> EXERCISE BRIEF
Every line holding the string "into" is to be copied from the entries below.

> DATASET ENTRIES
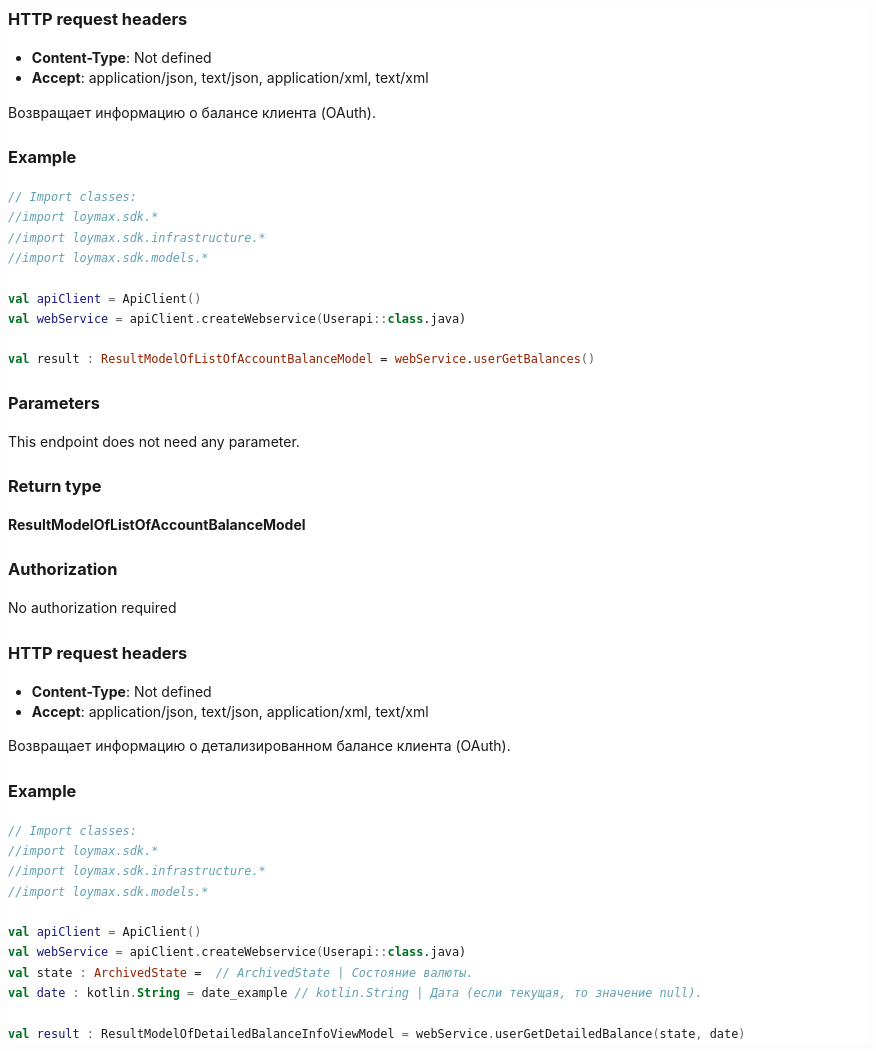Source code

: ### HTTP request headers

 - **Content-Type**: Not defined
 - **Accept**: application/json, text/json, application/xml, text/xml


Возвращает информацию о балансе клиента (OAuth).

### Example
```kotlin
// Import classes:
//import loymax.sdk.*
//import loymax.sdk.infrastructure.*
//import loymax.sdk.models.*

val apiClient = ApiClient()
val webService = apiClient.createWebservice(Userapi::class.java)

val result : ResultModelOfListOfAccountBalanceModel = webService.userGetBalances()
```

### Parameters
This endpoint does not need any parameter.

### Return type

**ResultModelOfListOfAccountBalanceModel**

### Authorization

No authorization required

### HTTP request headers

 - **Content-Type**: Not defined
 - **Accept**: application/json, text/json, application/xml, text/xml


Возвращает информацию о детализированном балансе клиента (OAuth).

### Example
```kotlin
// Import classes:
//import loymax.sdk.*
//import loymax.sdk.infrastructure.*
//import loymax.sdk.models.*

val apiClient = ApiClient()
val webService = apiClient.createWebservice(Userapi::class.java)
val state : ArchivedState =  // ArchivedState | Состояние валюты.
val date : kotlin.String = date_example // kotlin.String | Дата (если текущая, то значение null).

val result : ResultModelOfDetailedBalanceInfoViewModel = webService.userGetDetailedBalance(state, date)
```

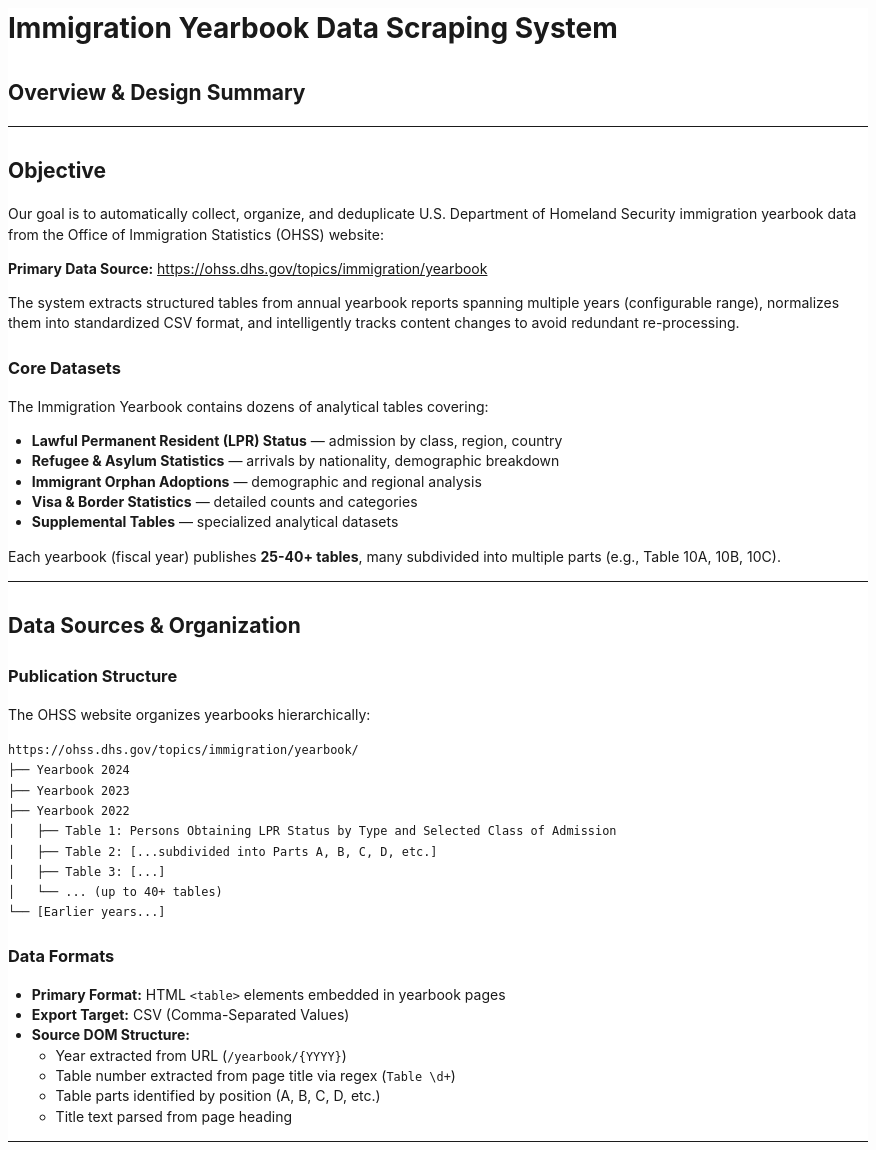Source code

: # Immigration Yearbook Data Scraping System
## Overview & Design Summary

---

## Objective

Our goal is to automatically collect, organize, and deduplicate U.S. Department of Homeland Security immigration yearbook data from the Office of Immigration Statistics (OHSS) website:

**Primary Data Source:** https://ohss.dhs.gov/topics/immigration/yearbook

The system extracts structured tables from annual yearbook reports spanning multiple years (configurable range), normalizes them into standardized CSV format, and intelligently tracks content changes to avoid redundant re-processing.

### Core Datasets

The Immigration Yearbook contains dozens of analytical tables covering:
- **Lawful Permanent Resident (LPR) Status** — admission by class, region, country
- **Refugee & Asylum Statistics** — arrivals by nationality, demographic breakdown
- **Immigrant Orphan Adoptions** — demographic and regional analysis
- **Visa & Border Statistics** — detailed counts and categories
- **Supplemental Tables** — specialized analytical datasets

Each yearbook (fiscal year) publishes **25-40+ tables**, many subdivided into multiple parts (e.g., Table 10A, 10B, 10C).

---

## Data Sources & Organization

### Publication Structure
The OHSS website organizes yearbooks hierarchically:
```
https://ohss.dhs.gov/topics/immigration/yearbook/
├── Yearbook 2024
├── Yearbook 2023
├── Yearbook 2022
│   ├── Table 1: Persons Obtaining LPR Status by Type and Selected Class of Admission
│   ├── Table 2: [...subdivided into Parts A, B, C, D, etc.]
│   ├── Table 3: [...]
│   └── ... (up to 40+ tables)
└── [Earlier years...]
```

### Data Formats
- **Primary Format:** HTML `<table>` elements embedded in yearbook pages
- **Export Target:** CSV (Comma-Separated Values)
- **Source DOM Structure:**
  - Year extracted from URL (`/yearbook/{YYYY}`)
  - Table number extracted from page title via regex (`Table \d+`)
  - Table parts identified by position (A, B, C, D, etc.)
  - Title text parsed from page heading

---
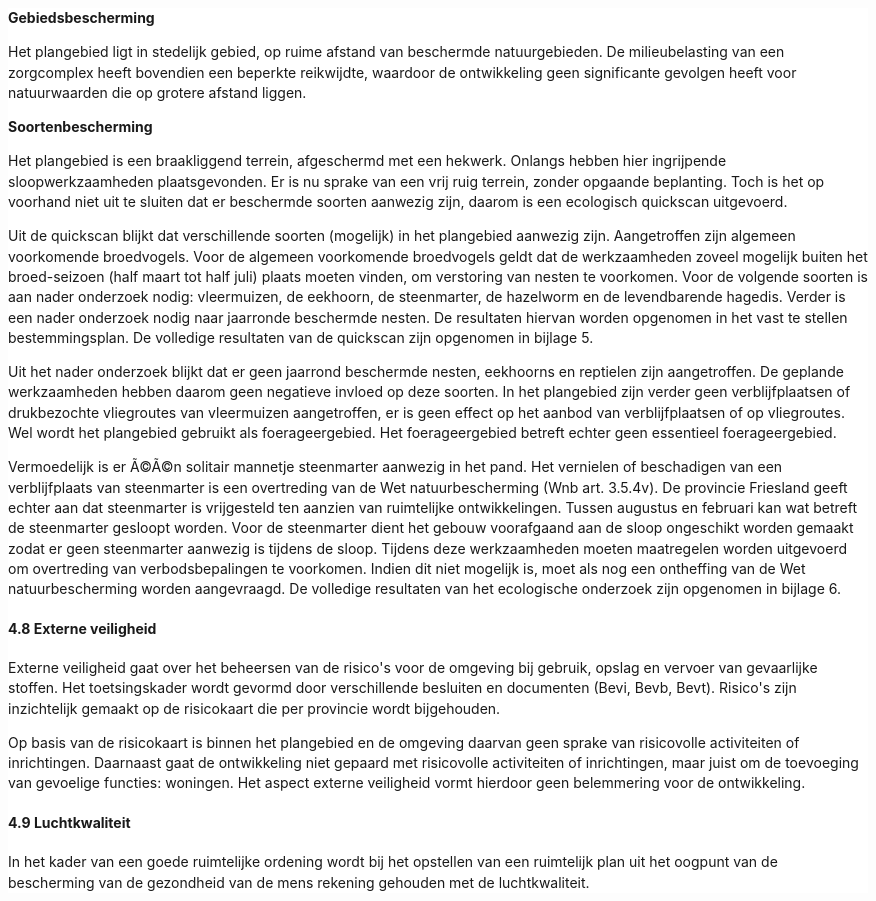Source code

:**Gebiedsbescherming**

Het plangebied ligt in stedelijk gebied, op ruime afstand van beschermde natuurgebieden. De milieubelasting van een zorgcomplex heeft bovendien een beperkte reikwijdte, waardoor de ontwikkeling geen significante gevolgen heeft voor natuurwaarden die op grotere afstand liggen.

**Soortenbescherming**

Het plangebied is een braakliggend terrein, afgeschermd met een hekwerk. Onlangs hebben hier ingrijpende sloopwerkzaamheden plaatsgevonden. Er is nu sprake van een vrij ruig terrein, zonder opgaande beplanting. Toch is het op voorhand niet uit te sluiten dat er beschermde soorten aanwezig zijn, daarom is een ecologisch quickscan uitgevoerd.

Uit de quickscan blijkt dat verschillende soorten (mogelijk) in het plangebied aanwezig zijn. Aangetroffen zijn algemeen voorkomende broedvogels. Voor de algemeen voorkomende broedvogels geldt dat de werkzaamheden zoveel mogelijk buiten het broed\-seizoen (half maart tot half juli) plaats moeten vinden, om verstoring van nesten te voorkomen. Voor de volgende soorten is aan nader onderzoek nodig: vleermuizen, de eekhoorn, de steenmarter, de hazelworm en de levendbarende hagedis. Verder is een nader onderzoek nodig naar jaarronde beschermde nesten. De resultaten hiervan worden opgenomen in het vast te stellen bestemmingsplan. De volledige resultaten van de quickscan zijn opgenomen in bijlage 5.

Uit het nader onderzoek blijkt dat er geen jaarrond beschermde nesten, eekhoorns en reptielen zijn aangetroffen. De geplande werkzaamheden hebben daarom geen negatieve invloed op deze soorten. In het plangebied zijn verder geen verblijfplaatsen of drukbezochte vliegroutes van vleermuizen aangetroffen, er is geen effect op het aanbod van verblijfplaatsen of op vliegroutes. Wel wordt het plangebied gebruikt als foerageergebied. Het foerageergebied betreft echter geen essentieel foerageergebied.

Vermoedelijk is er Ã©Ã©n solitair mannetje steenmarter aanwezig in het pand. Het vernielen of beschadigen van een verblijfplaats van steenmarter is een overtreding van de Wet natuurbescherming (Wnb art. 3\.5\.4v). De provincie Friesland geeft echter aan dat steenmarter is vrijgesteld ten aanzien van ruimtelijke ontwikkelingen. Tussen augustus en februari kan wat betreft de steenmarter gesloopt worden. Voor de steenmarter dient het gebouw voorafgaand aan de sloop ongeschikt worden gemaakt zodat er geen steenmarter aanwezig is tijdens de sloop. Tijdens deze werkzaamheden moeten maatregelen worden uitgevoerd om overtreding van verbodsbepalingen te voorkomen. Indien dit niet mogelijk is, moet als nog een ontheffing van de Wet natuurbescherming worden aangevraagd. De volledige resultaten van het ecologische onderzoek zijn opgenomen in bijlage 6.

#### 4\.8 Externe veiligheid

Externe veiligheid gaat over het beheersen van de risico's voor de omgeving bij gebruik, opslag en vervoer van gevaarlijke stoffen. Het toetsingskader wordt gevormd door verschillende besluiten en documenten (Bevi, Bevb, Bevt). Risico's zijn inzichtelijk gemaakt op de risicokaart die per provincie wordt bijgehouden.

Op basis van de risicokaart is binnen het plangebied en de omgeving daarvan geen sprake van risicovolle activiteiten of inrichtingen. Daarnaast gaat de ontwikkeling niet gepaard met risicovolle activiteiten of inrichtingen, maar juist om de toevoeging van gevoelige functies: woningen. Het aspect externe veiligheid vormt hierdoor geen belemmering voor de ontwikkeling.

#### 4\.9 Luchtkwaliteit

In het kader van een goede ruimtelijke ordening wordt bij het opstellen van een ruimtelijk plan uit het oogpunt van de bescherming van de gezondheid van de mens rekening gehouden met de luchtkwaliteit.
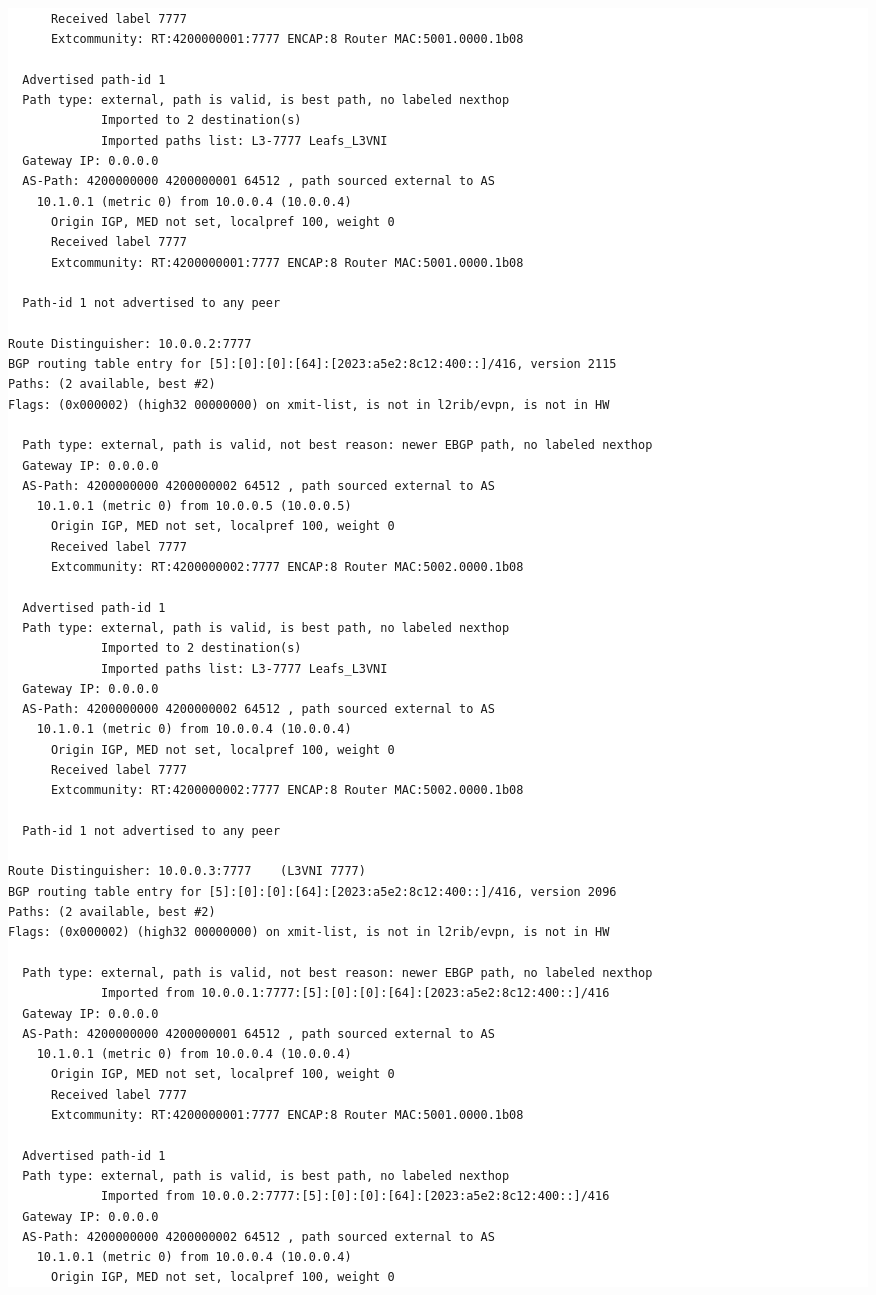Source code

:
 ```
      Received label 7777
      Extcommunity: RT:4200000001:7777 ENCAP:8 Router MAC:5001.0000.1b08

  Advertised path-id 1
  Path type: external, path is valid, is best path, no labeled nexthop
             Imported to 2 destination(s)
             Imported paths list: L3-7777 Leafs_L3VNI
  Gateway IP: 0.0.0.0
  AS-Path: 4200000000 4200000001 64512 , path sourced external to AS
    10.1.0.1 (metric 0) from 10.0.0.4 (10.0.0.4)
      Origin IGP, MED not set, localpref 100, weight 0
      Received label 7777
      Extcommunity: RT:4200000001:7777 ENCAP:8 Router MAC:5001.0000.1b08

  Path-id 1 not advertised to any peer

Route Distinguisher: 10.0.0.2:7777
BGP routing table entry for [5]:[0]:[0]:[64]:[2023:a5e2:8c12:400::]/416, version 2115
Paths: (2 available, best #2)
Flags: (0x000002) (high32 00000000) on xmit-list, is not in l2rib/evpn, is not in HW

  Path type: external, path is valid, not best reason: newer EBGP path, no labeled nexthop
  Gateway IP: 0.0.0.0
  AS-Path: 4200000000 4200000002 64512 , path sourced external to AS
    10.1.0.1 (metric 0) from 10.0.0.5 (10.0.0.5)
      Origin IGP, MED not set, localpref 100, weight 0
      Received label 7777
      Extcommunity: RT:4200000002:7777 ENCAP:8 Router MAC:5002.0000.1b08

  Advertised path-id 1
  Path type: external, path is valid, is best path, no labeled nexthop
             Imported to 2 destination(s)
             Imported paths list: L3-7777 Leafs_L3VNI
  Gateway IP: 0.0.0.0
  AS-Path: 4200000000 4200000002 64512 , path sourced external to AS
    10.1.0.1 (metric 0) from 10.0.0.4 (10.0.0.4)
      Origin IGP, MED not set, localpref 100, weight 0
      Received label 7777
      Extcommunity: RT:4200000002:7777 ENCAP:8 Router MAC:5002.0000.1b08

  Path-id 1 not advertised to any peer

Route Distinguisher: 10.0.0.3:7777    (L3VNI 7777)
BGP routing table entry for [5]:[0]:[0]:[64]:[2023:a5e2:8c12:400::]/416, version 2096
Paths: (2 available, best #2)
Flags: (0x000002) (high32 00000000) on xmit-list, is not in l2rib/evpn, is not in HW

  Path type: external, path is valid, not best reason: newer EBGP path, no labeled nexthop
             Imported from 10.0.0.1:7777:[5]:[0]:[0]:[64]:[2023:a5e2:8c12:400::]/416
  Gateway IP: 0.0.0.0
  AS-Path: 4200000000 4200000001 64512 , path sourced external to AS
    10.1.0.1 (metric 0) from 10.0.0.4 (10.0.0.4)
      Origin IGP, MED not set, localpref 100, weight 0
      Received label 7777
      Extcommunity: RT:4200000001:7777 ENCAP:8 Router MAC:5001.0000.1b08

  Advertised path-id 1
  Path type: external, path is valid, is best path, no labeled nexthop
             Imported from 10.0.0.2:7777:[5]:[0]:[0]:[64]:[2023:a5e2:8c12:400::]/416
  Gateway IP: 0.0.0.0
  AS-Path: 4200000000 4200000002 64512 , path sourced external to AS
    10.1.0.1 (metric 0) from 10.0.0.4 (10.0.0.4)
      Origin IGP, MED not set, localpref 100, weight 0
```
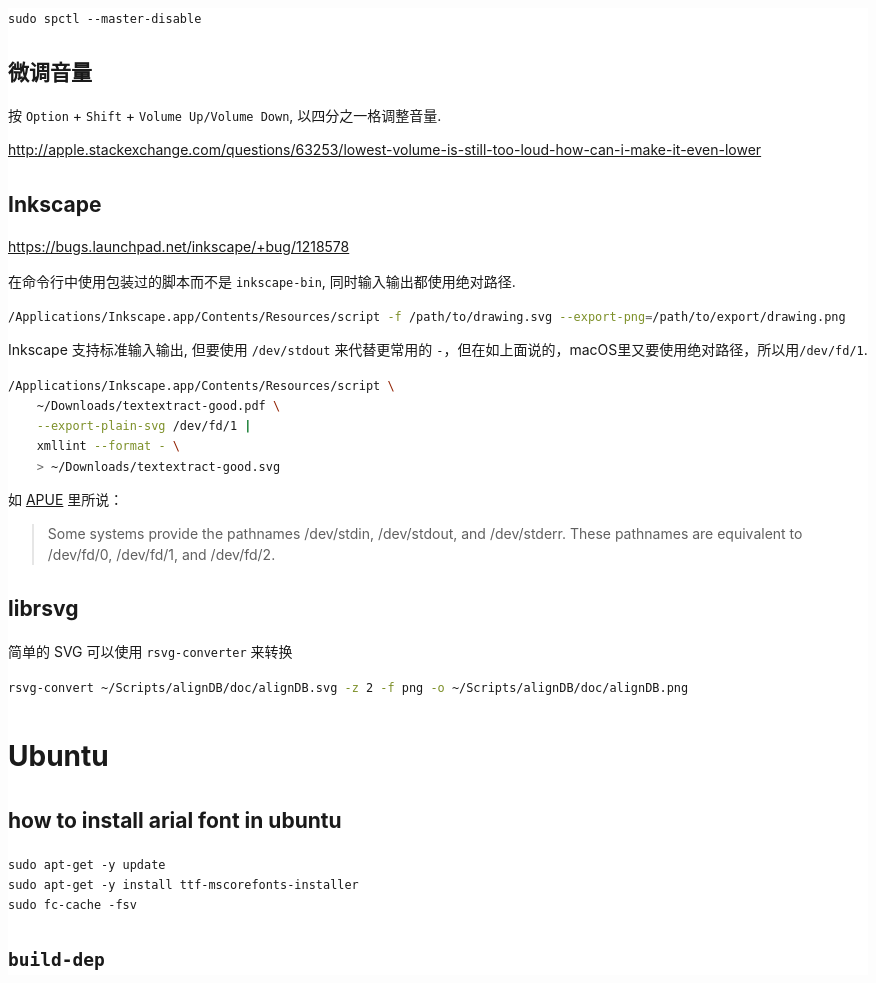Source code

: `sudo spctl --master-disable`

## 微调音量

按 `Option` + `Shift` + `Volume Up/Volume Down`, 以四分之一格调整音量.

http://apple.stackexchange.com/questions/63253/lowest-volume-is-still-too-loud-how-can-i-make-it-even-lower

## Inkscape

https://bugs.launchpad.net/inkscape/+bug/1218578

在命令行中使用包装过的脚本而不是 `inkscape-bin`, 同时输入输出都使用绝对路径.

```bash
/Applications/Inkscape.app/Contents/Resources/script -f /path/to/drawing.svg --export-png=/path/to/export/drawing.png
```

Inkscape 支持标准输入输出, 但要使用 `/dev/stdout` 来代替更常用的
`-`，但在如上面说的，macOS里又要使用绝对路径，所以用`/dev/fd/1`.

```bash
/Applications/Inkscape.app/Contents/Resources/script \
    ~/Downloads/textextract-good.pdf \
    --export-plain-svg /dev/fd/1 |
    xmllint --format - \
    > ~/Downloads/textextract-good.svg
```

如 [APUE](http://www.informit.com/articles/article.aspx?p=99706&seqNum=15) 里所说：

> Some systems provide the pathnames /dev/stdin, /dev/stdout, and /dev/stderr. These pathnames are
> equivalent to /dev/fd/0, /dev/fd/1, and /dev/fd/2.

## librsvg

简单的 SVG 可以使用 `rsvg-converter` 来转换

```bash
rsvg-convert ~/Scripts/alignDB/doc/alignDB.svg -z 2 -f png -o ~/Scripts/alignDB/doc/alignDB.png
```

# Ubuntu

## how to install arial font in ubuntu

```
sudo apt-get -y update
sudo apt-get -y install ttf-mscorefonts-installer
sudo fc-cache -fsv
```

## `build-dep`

> ANSWER AREA
The system extracts structured tables from annual yearbook reports spanning multiple years (configurable range), normalizes them into standardized CSV format, and intelligently tracks content changes to avoid redundant re-processing.
Each yearbook (fiscal year) publishes **25-40+ tables**, many subdivided into multiple parts (e.g., Table 10A, 10B, 10C).
│   ├── Table 2: [...subdivided into Parts A, B, C, D, etc.]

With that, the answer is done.